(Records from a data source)

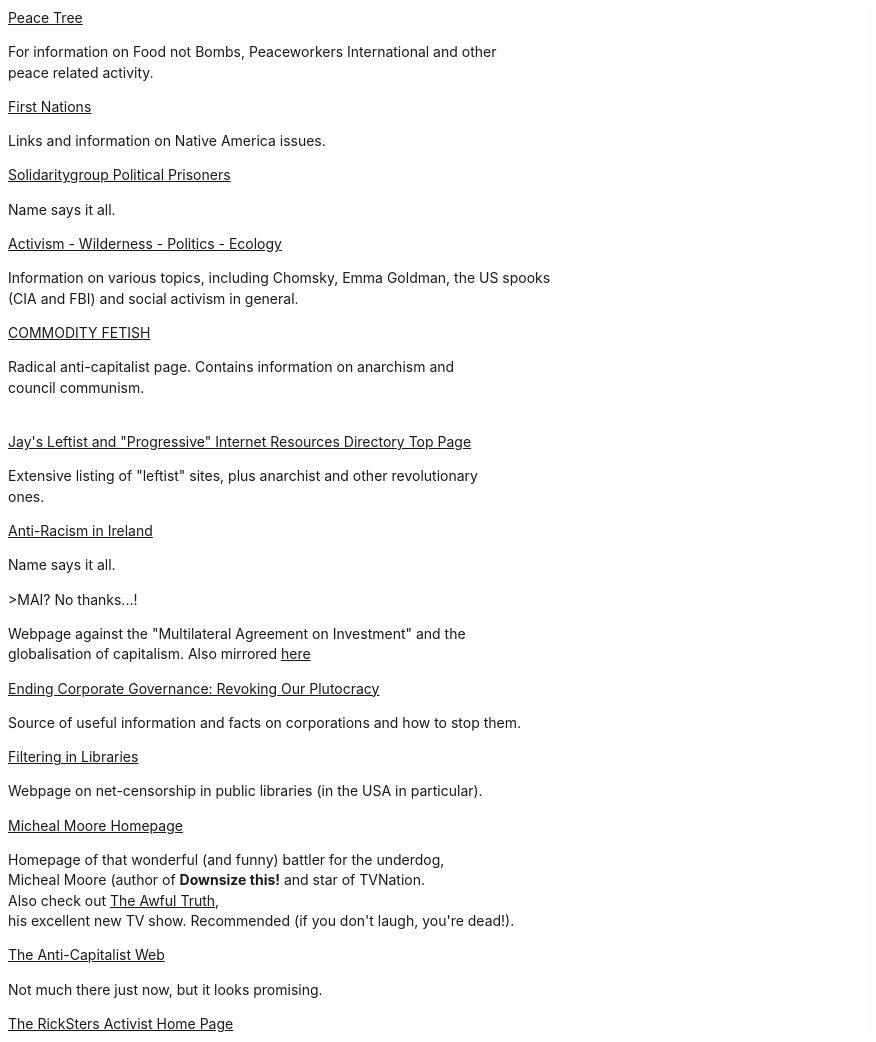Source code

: [Peace Tree](http://www.webcom.com/~peace/)  
  
For information on Food not Bombs, Peaceworkers International and other  
peace related activity.

[First Nations](http://www.dickshovel.com/)  
  
Links and information on Native America issues.

[Solidaritygroup Political Prisoners](http://www.xs4all.nl/~tank/english.htm)  
  
Name says it all.

[Activism - Wilderness - Politics -
Ecology](http://www.connix.com/~harry/index.html)  
  
Information on various topics, including Chomsky, Emma Goldman, the US spooks  
(CIA and FBI) and social activism in general.

[COMMODITY FETISH](http://www.geocities.com/WallStreet/9973/)  
  
Radical anti-capitalist page. Contains information on anarchism and  
council communism.

[  
Jay's Leftist and "Progressive" Internet Resources Directory Top
Page](http://www.neravt.com/left/)  
  
Extensive listing of "leftist" sites, plus anarchist and other revolutionary  
ones.

[Anti-Racism in Ireland ](http://www.geocities.com/CapitolHill/4079/)  
  
Name says it all.

[](http://mai.flora.org/library/) &gt;MAI? No thanks...!  
  
Webpage against the "Multilateral Agreement on Investment" and the  
globalisation of capitalism. Also mirrored
[here](http://www.geocities.com/athens/3565/)

[Ending Corporate Governance: Revoking Our
Plutocracy](http://www.ratical.com/corporations/index.html)  
  
Source of useful information and facts on corporations and how to stop them.

[Filtering in Libraries](http://burn.ucsd.edu/~mai/library/index.html)  
  
Webpage on net-censorship in public libraries (in the USA in particular).

[Micheal Moore Homepage](http://www.michaelmoore.com/)  
  
Homepage of that wonderful (and funny) battler for the underdog,  
Micheal Moore (author of **Downsize this!** and star of TVNation.  
Also check out [The Awful Truth](http://www.theawfultruth.com),  
his excellent new TV show. Recommended (if you don't laugh, you're dead!).

[The Anti-Capitalist Web](http://www.geocities.com/WallStreet/Floor/5666/)  
  
Not much there just now, but it looks promising.

[The RickSters Activist Home Page](http://www.flash.net/~caco/)  
  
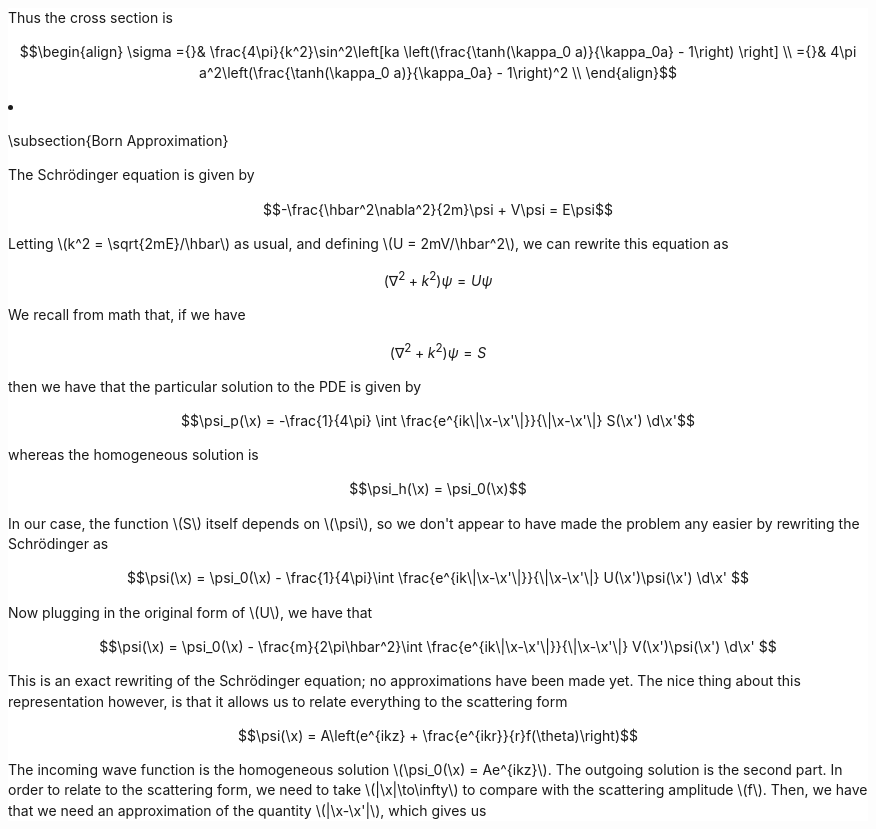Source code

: Thus the cross section is 

$$\begin{align}
\sigma ={}& \frac{4\pi}{k^2}\sin^2\left[ka \left(\frac{\tanh(\kappa_0 a)}{\kappa_0a} - 1\right) \right] \\
={}& 4\pi a^2\left(\frac{\tanh(\kappa_0 a)}{\kappa_0a} - 1\right)^2 \\
\end{align}$$


</li></ol>

</li>
<li> 
</li></ol>
</div> 
 </div>

</div> </li></ol>


\subsection{Born Approximation}

The Schrödinger equation is given by 

$$-\frac{\hbar^2\nabla^2}{2m}\psi + V\psi = E\psi$$

Letting \\(k^2 = \sqrt{2mE}/\hbar\\) as usual, and defining \\(U = 2mV/\hbar^2\\), we can rewrite this equation as 

$$(\nabla^2 + k^2)\psi = U\psi$$

We recall from math that, if we have 

$$(\nabla^2 + k^2) \psi = S$$

then we have that the particular solution to the PDE is given by

$$\psi_p(\x) = -\frac{1}{4\pi} \int \frac{e^{ik\|\x-\x'\|}}{\|\x-\x'\|} S(\x') \d\x'$$

whereas the homogeneous solution is

$$\psi_h(\x) = \psi_0(\x)$$

In our case, the function \\(S\\) itself depends on \\(\psi\\), so we don't appear to have made the problem any easier by rewriting the Schrödinger as 

$$\psi(\x) = \psi_0(\x) - \frac{1}{4\pi}\int \frac{e^{ik\|\x-\x'\|}}{\|\x-\x'\|} U(\x')\psi(\x') \d\x' $$

Now plugging in the original form of \\(U\\), we have that 

$$\psi(\x) = \psi_0(\x) - \frac{m}{2\pi\hbar^2}\int \frac{e^{ik\|\x-\x'\|}}{\|\x-\x'\|} V(\x')\psi(\x') \d\x' $$

This is an exact rewriting of the Schrödinger equation; no approximations have been made yet. The nice thing about this representation however, is that it allows us to relate everything to the scattering form 

$$\psi(\x) = A\left(e^{ikz} + \frac{e^{ikr}}{r}f(\theta)\right)$$

The incoming wave function is the homogeneous solution \\(\psi_0(\x) = Ae^{ikz}\\). The outgoing solution is the second part. In order to relate to the scattering form, we need to take \\(\|\x\|\to\infty\\) to compare with the scattering amplitude \\(f\\). Then, we have that we need an approximation of the quantity \\(\|\x-\x'\|\\), which gives us 
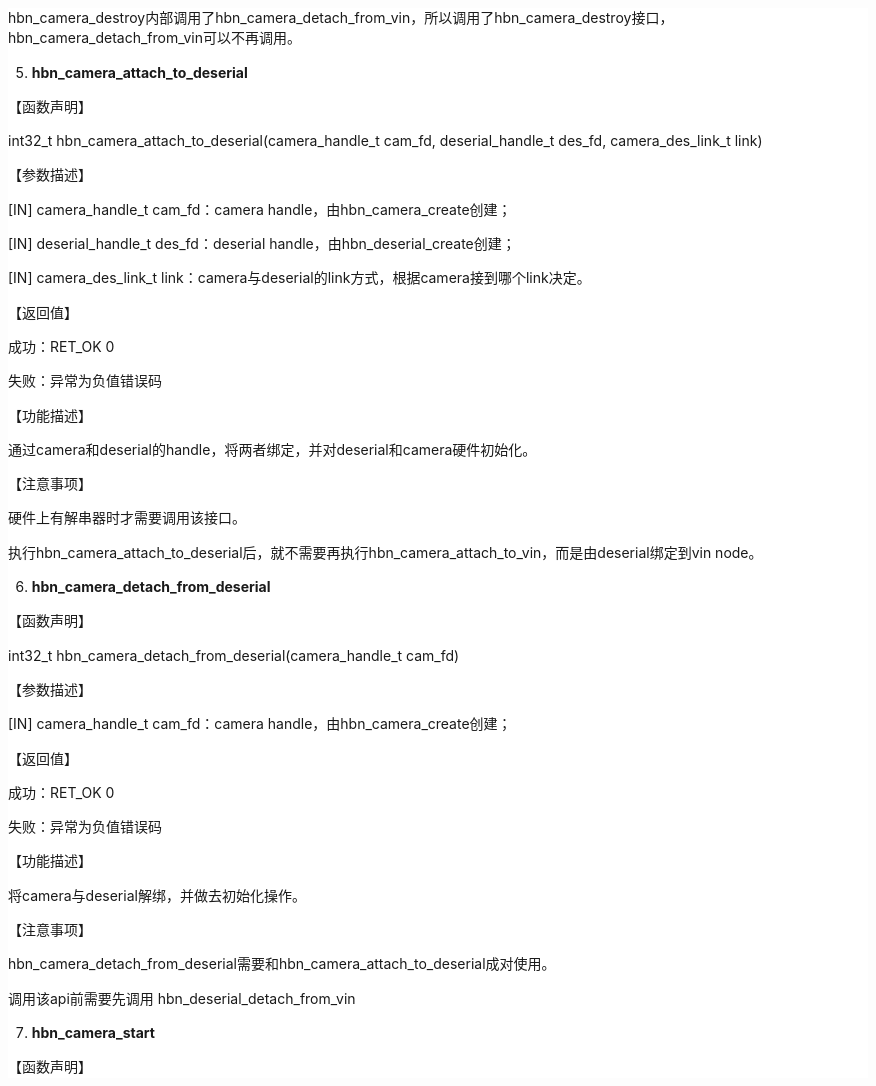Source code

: hbn_camera_destroy内部调用了hbn_camera_detach_from_vin，所以调用了hbn_camera_destroy接口，hbn_camera_detach_from_vin可以不再调用。

5. **hbn_camera_attach_to_deserial**

【函数声明】

int32_t hbn_camera_attach_to_deserial(camera_handle_t cam_fd, deserial_handle_t
des_fd, camera_des_link_t link)

【参数描述】

[IN] camera_handle_t cam_fd：camera handle，由hbn_camera_create创建；

[IN] deserial_handle_t des_fd：deserial handle，由hbn_deserial_create创建；

[IN] camera_des_link_t
link：camera与deserial的link方式，根据camera接到哪个link决定。

【返回值】

成功：RET_OK 0

失败：异常为负值错误码

【功能描述】

通过camera和deserial的handle，将两者绑定，并对deserial和camera硬件初始化。

【注意事项】

硬件上有解串器时才需要调用该接口。

执行hbn_camera_attach_to_deserial后，就不需要再执行hbn_camera_attach_to_vin，而是由deserial绑定到vin
node。

6. **hbn_camera_detach_from_deserial**

【函数声明】

int32_t hbn_camera_detach_from_deserial(camera_handle_t cam_fd)

【参数描述】

[IN] camera_handle_t cam_fd：camera handle，由hbn_camera_create创建；

【返回值】

成功：RET_OK 0

失败：异常为负值错误码

【功能描述】

将camera与deserial解绑，并做去初始化操作。

【注意事项】

hbn_camera_detach_from_deserial需要和hbn_camera_attach_to_deserial成对使用。

调用该api前需要先调用 hbn_deserial_detach_from_vin

7. **hbn_camera_start**

【函数声明】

§ **About this exercise**:
In the records above, find each line that holds the word "WallStreet"; copy all such lines.

§ **Task result**:
[COMMODITY FETISH](http://www.geocities.com/WallStreet/9973/)  
[The Anti-Capitalist Web](http://www.geocities.com/WallStreet/Floor/5666/)  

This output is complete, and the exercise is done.